═══ Given entries ═══

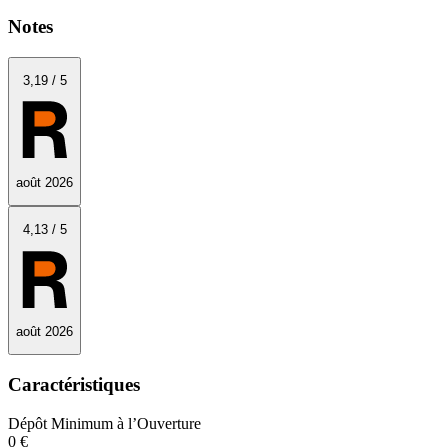
Notes
3
,19
/
5
août 2026
4
,13
/
5
août 2026
Caractéristiques
Dépôt Minimum à l’Ouverture
0 €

═══

What needs to be done =>
Can you retype every line of text from the items above exactly as it appears, leaving the pictures out of your answer?

Exercise response =>
Notes
3
,19
/
5
août 2026
4
,13
/
5
août 2026
Caractéristiques
Dépôt Minimum à l’Ouverture
0 €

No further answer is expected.